_Material shown_
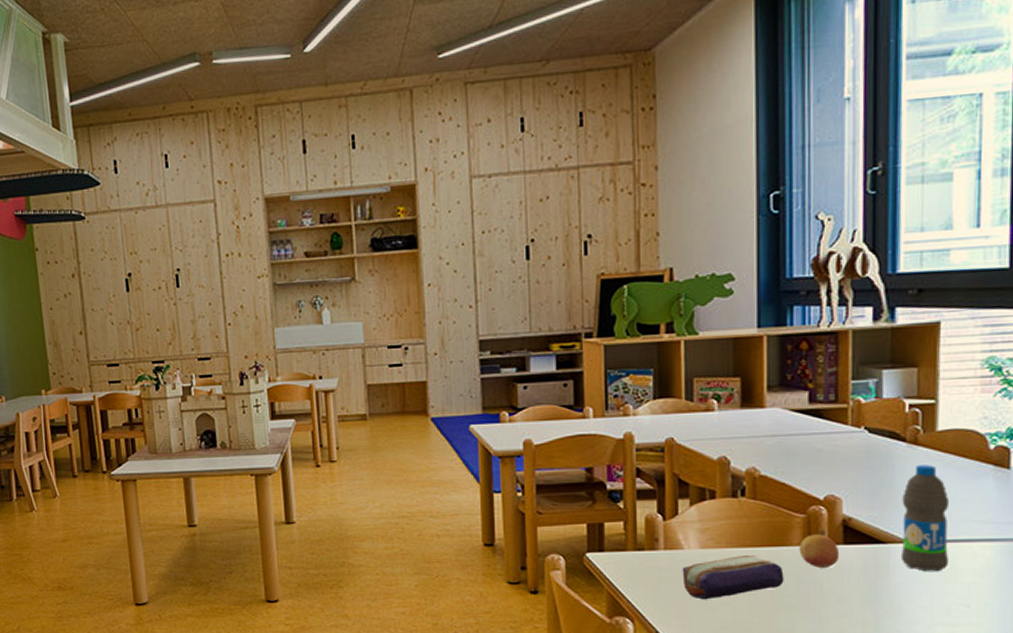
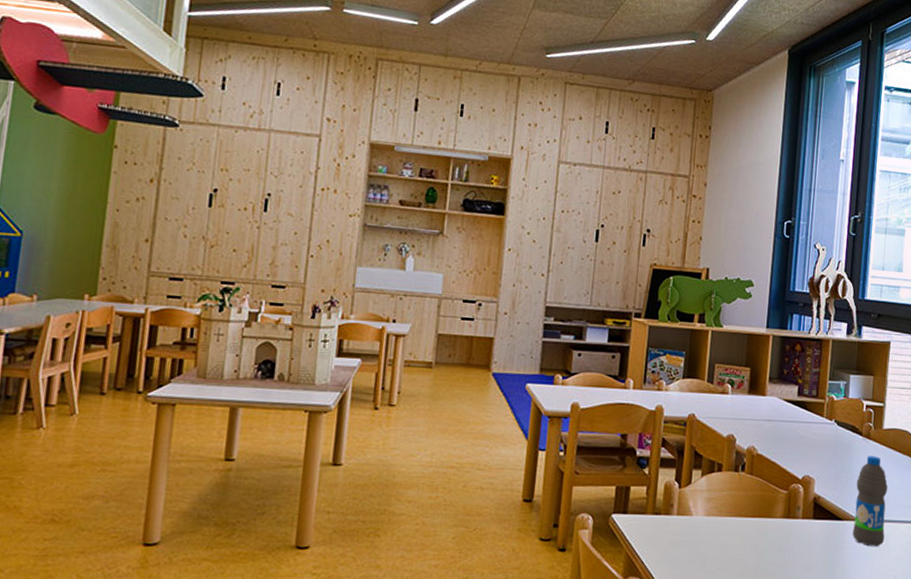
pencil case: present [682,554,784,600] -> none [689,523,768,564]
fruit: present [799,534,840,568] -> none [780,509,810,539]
* * *
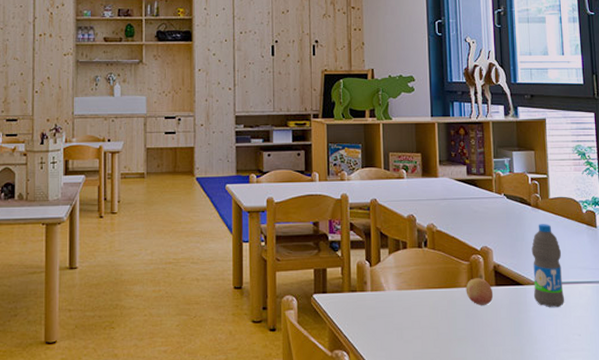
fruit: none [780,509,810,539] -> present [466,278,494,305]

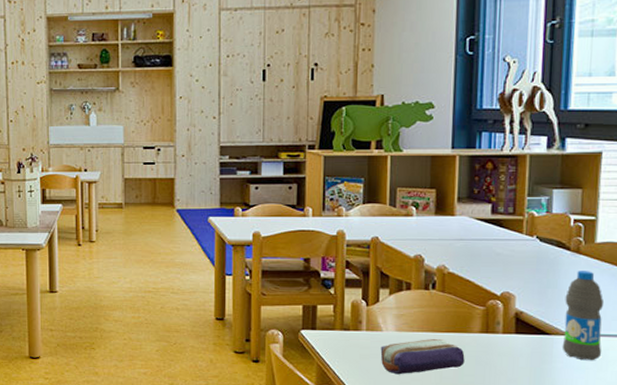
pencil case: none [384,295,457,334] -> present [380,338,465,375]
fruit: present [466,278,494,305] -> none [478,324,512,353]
==
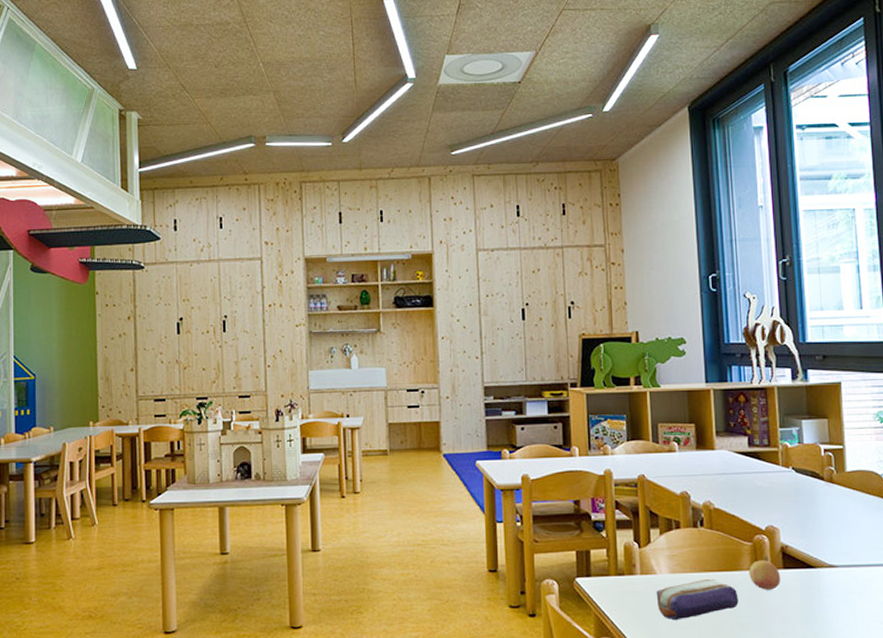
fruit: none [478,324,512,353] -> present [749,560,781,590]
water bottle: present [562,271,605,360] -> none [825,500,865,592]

_Problem_
Return exactly, and only, the lines above starting at the line that contains "pencil case: none" and ending at the line that contains "fruit: present [466,278,494,305]".

_Task result_
pencil case: none [384,295,457,334] -> present [380,338,465,375]
fruit: present [466,278,494,305] -> none [478,324,512,353]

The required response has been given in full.